Exercise description — Look through the entries below. Report each line that has the word "Clint" in it.

Record excerpts section start

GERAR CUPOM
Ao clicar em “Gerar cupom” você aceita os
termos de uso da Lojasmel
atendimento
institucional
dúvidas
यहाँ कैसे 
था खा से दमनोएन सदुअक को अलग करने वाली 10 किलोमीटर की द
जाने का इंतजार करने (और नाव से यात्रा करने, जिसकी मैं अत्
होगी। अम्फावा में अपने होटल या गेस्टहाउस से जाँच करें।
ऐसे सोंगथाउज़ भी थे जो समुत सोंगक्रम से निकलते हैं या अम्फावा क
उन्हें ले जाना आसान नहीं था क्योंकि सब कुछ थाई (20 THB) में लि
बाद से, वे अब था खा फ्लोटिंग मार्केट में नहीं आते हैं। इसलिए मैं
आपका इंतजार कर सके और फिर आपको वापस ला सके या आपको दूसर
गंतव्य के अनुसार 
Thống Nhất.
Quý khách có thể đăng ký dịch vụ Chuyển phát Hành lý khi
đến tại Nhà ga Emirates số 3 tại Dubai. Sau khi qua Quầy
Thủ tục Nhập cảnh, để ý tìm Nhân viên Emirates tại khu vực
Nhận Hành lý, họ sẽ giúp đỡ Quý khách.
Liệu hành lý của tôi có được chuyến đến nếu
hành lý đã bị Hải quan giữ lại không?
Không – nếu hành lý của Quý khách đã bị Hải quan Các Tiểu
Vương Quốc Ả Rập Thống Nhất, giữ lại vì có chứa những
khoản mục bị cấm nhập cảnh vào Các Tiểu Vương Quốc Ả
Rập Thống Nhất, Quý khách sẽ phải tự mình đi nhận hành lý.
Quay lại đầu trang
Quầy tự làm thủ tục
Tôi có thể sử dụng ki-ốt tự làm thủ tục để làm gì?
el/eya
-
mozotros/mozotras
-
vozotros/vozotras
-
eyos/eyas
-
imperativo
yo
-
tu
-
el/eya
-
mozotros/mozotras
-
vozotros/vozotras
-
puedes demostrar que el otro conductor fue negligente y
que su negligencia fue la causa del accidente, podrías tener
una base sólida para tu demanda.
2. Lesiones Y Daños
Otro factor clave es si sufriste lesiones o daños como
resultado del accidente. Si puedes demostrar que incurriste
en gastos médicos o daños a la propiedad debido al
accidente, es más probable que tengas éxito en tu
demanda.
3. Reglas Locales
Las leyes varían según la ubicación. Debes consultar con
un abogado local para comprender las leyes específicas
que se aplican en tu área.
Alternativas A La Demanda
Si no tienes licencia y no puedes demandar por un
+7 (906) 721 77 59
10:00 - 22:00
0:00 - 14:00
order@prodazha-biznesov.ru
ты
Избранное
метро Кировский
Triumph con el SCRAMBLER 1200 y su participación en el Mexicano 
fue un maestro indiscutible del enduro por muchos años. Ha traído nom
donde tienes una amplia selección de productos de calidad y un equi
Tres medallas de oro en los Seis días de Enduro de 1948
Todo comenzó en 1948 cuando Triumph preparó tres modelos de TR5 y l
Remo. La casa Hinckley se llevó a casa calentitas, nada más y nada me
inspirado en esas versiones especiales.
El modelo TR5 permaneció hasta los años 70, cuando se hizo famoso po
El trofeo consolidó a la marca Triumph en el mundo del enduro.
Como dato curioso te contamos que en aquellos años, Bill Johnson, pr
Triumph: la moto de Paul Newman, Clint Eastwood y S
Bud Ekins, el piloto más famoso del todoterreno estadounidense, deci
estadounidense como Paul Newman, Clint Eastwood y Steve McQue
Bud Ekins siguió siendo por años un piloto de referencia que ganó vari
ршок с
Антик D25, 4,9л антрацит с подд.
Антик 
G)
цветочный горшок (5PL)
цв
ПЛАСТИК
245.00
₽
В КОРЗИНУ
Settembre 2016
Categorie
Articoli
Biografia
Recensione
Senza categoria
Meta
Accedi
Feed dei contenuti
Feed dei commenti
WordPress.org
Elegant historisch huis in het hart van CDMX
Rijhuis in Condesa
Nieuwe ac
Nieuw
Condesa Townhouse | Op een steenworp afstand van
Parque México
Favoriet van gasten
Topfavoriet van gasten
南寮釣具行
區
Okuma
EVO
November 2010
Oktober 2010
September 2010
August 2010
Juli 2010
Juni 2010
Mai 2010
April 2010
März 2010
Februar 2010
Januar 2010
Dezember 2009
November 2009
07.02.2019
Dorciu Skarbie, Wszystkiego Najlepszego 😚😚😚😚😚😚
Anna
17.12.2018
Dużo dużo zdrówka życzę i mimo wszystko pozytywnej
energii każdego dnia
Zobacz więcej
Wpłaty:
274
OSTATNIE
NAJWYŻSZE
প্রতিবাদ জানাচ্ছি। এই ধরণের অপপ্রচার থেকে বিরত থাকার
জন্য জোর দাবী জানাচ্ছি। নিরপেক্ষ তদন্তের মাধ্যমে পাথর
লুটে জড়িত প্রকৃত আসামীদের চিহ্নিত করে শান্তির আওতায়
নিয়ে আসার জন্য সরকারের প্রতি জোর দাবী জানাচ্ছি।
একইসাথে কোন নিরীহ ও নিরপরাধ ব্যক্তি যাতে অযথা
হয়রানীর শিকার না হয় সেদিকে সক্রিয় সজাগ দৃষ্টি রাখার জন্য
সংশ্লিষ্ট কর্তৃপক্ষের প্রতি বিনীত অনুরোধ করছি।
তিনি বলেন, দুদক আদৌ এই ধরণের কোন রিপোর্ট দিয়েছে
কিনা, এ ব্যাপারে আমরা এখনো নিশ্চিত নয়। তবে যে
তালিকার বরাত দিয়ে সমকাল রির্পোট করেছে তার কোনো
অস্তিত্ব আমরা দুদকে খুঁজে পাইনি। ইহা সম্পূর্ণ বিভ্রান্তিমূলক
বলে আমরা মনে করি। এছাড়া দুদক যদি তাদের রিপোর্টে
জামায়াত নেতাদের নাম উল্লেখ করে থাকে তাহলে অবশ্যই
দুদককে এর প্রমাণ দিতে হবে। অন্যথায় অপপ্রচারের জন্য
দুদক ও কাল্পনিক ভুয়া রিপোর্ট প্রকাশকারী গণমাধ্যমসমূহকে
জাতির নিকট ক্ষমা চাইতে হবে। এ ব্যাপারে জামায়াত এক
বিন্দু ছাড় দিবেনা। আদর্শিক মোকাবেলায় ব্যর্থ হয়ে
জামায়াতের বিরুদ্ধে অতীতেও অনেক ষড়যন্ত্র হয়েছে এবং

Record excerpts section end

Task output —
Triumph: la moto de Paul Newman, Clint Eastwood y S
estadounidense como Paul Newman, Clint Eastwood y Steve McQue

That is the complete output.